Desde que você chegou, as mágoas caem como chuva, e eu, com meu guarda-chuva florido, adentro numa casa sem espaço algum pra infelicidade, com um relógio na parede improvável de indicar um intervalo maior do que cinco segundos sem um sorriso — meu ou seu, e, por isso, sempre nosso. Cada parte dessa nossa nova casa é atingida pelos suaves rodopios do acaso: atingem o rádio, quando eu o ligo numa tarde vazia e uma estação qualquer está começando a tocar aquela música que cantamos juntos enquanto caminhávamos na rua, em meio a noite, agindo como se ninguém estivesse ali para nos ouvir. Atingem os céus, quando a noite chega e a lua aparece bem aqui, na janela do meu quarto, luzindo feito a sua boca de luar, capaz de iluminar cada livro na estante  minha, em breve nossa , cada retrato na escrivaninha, cada disco sobre a mesa e cada lençol sobre a cama, amassado.
É quando eu me vejo te encontrando dentro de cada página do Drummond. Dentro de cada pequeno pedacinho do Leminski, do Fonseca, do Pessoa, se infiltrando na voz do Camelo, do Buarque, do John e de cada um dos tantos que nos compõem, atingindo veloz, como mera consequência, o que se vê no espelho. 
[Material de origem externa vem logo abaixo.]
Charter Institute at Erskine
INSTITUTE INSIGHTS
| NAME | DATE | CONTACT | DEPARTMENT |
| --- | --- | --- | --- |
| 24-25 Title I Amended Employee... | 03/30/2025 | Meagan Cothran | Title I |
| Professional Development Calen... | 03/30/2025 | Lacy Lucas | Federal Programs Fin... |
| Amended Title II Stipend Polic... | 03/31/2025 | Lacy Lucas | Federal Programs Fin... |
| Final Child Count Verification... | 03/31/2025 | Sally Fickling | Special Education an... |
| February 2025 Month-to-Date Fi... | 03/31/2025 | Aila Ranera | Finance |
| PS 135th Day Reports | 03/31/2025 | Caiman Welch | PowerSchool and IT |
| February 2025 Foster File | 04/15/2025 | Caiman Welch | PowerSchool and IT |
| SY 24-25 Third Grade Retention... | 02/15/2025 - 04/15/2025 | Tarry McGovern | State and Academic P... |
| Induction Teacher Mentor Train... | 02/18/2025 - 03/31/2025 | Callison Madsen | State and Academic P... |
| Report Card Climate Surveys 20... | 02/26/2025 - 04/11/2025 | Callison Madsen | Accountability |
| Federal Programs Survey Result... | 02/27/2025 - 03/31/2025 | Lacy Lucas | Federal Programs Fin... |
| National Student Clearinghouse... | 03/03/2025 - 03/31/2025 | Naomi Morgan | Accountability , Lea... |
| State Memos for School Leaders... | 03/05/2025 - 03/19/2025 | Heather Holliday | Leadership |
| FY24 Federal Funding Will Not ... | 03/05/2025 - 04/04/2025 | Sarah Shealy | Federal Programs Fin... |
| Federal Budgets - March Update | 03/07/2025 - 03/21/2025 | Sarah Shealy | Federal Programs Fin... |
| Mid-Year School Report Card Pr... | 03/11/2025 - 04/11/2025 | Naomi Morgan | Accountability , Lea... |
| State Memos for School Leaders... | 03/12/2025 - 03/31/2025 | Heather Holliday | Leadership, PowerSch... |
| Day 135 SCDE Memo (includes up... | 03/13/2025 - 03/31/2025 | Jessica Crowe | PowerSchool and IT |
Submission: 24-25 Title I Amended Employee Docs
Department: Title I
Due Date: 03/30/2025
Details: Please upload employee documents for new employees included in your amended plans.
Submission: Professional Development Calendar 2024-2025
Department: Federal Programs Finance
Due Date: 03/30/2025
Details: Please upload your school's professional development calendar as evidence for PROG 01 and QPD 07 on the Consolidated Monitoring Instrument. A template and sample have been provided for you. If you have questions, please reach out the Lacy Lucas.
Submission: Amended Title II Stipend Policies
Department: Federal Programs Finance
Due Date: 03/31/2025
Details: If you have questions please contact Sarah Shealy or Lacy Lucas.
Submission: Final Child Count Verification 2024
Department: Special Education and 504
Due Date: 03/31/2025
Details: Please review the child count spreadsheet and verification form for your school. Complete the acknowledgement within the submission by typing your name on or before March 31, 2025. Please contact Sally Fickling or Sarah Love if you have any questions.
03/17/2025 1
Do outro lado da cidade, você se vê refletido em mim. Sob as mesmas diferentes perspectivas, nos fundimos pouco a pouco em cada pequena grande parte do que somos, e o que vejo a minha frente é um mero reflexo do sorriso teu. Meus olhos, perdidos dentro desse teu olhar-de-céu, navega por entre mares de estrelas azuis a penetrarem feito água na pele tua.
E eu, entre quatro paredes, ergo a cabeça e me vejo aquém destas nuvens absorvidas por esse sem-teto de gris. Quando dou por mim, percebo que é questão de fechar os olhos para poder voar. Voando feito uma folha seca que se desprende fora de hora duma árvore  em plena primavera , mantenho os olhos fechados, e transpasso livre por entre estrelas azuis, bocas escancaradas e luas sorridentes.
Acabo por te encontrar no meio do caminho: assim, de pálpebras cerradas, fic
a fácil te reconstituir. E então sigo, com minha mão e minha alma entrelaçadas as suas, voando rumo ao outro lado daquele espelho pregado na parede, encostado no retrato de nós dois.

É quando logo percebo que estou rumando a infinitude do sorriso que te invade a alma, sempre recém-descoberta.
Sempre aliada a minha.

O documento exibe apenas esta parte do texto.